[Collected data]

Segment Open

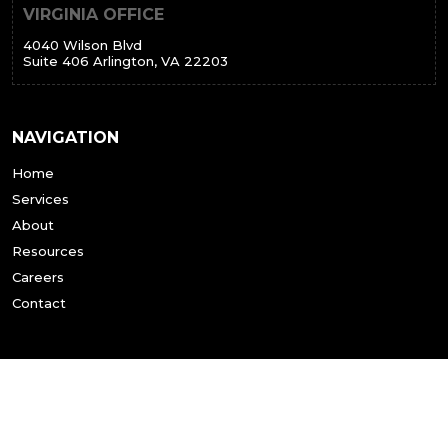
VIRGINIA OFFICE
4040 Wilson Blvd
Suite 406 Arlington, VA 22203
NAVIGATION
Home
Services
About
Resources
Careers
Contact
SERVICES
All Services
Tenant Representation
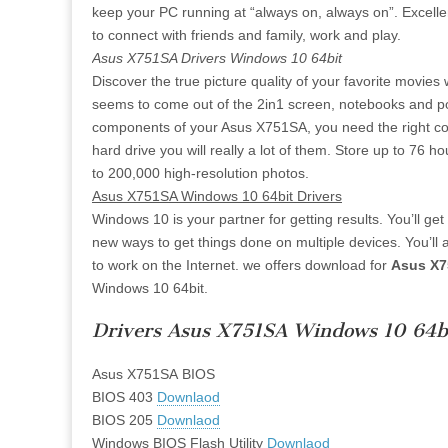
keep your PC running at “always on, always on”. Excell
to connect with friends and family, work and play.
Asus X751SA Drivers Windows 10 64bit
Discover the true picture quality of your favorite movie
seems to come out of the 2in1 screen, notebooks and porta
components of your Asus X751SA, you need the right cont
hard drive you will really a lot of them. Store up to 76 
to 200,000 high-resolution photos.
Asus X751SA Windows 10 64bit Drivers
Windows 10 is your partner for getting results. You’ll ge
new ways to get things done on multiple devices. You’ll 
to work on the Internet. we offers download for
Asus X7
Windows 10 64bit.
Drivers Asus X751SA Windows 10 64b
Asus X751SA BIOS
BIOS 403
Downlaod
BIOS 205
Downlaod
Windows BIOS Flash Utility
Downlaod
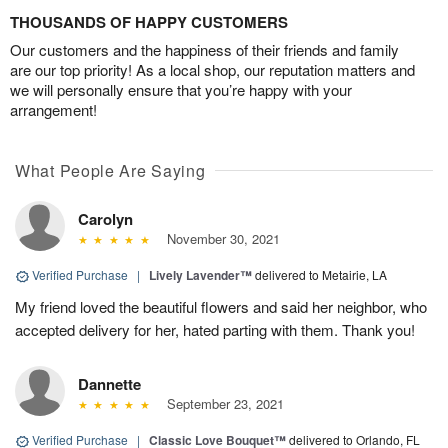
THOUSANDS OF HAPPY CUSTOMERS
Our customers and the happiness of their friends and family
are our top priority! As a local shop, our reputation matters and
we will personally ensure that you’re happy with your
arrangement!
What People Are Saying
Carolyn
November 30, 2021
Verified Purchase
|
Lively Lavender™
delivered to Metairie, LA
My friend loved the beautiful flowers and said her neighbor, who
accepted delivery for her, hated parting with them. Thank you!
Dannette
September 23, 2021
Verified Purchase
|
Classic Love Bouquet™
delivered to Orlando, FL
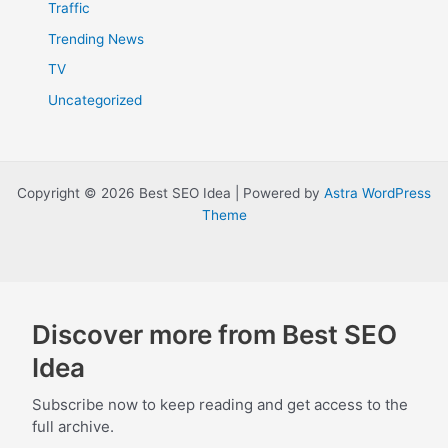
Traffic
Trending News
TV
Uncategorized
Copyright © 2026 Best SEO Idea | Powered by
Astra WordPress
Theme
Discover more from Best SEO
Idea
Subscribe now to keep reading and get access to the
full archive.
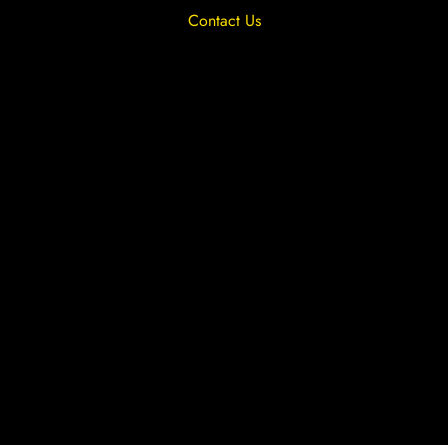
Contact Us
Privacy Overview
Privacy Policy
Terms & Conditions
Cookies
Site by The Lighthouse Co.
Copyright 2020 MRFGR is a division of
AGENTC Ltd. All rights reserved.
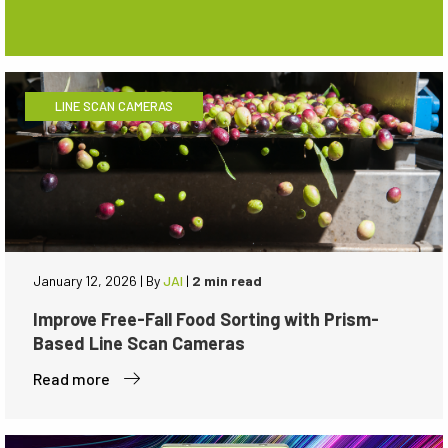
LINE SCAN CAMERAS
January 12, 2026
|
By
JAI
|
2 min read
Improve Free-Fall Food Sorting with Prism-
Based Line Scan Cameras
Read more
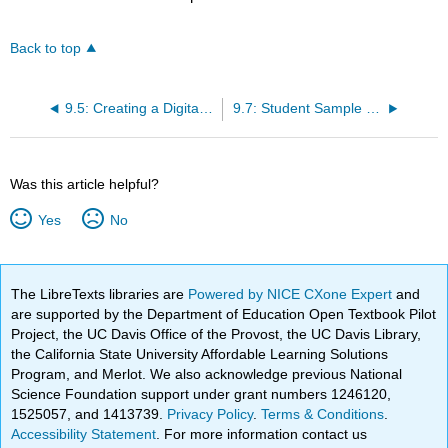
Back to top
9.5: Creating a Digital Timeline
9.7: Student Sample Paper- Maria Slusarek’s “’Mapping Melville’ Reflection”
Was this article helpful?
Yes
No
The LibreTexts libraries are
Powered by NICE CXone Expert
and
are supported by the Department of Education Open Textbook Pilot
Project, the UC Davis Office of the Provost, the UC Davis Library,
the California State University Affordable Learning Solutions
Program, and Merlot. We also acknowledge previous National
Science Foundation support under grant numbers 1246120,
1525057, and 1413739.
Privacy Policy
.
Terms & Conditions
.
Accessibility Statement
. For more information contact us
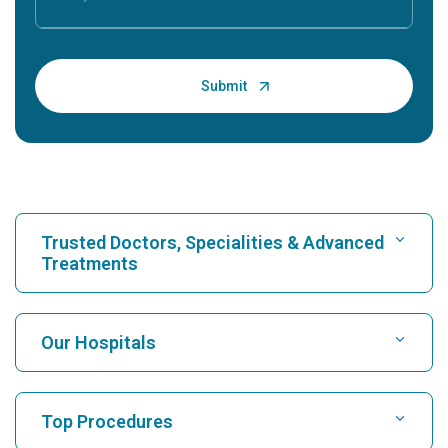
Trusted Doctors, Specialities & Advanced
Treatments
Find Hospital
Our Hospitals
Find Cardiologist
Best Hospital in Karukutty, Cochin
Top Procedures
Best Hospital in Greams Road, Chennai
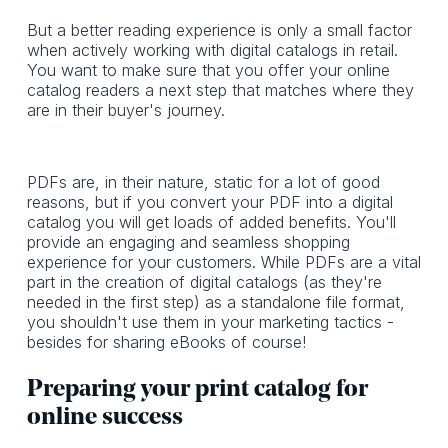
But a better reading experience is only a small factor
when actively working with digital catalogs in retail.
You want to make sure that you offer your online
catalog readers a next step that matches where they
are in their buyer's journey.
PDFs are, in their nature, static for a lot of good
reasons, but if you convert your PDF into a digital
catalog you will get loads of added benefits. You'll
provide an engaging and seamless shopping
experience for your customers. While PDFs are a vital
part in the creation of digital catalogs (as they're
needed in the first step) as a standalone file format,
you shouldn't use them in your marketing tactics -
besides for sharing eBooks of course!
Preparing your print catalog for
online success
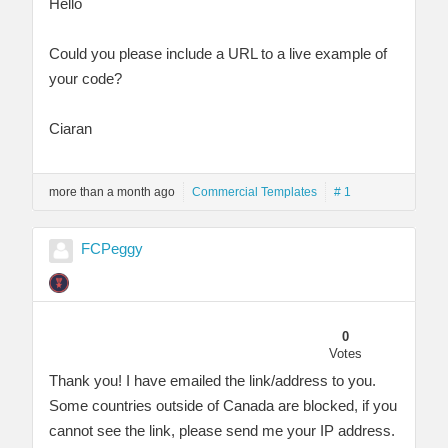
Hello
Could you please include a URL to a live example of
your code?
Ciaran
more than a month ago
Commercial Templates
# 1
FCPeggy
0
Votes
Thank you! I have emailed the link/address to you.
Some countries outside of Canada are blocked, if you
cannot see the link, please send me your IP address.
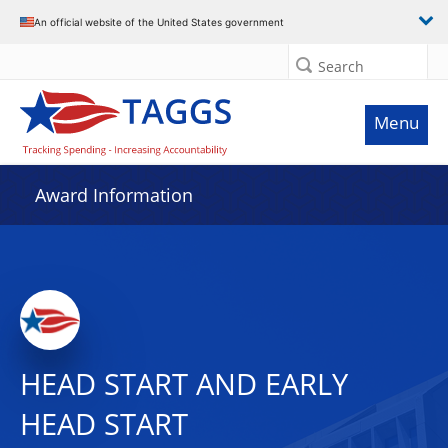
An official website of the United States government
Search
Menu
Award Information
HEAD START AND EARLY
HEAD START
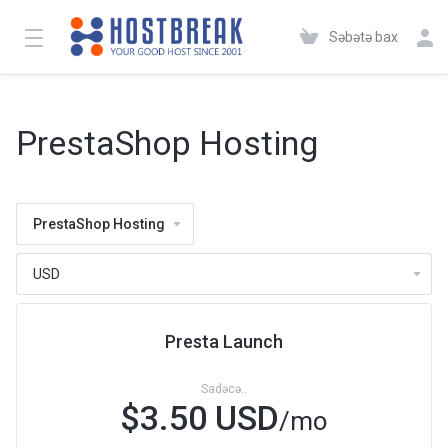
Səbətə bax
PrestaShop Hosting
PrestaShop Hosting
Presta Launch
Sadəcə..
$3.50 USD
/mo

Segment Closed

Work task >>
Out of the records above, pick each line that contains the string "step".

Reply to the exercise >>
catalog readers a next step that matches where they
needed in the first step) as a standalone file format,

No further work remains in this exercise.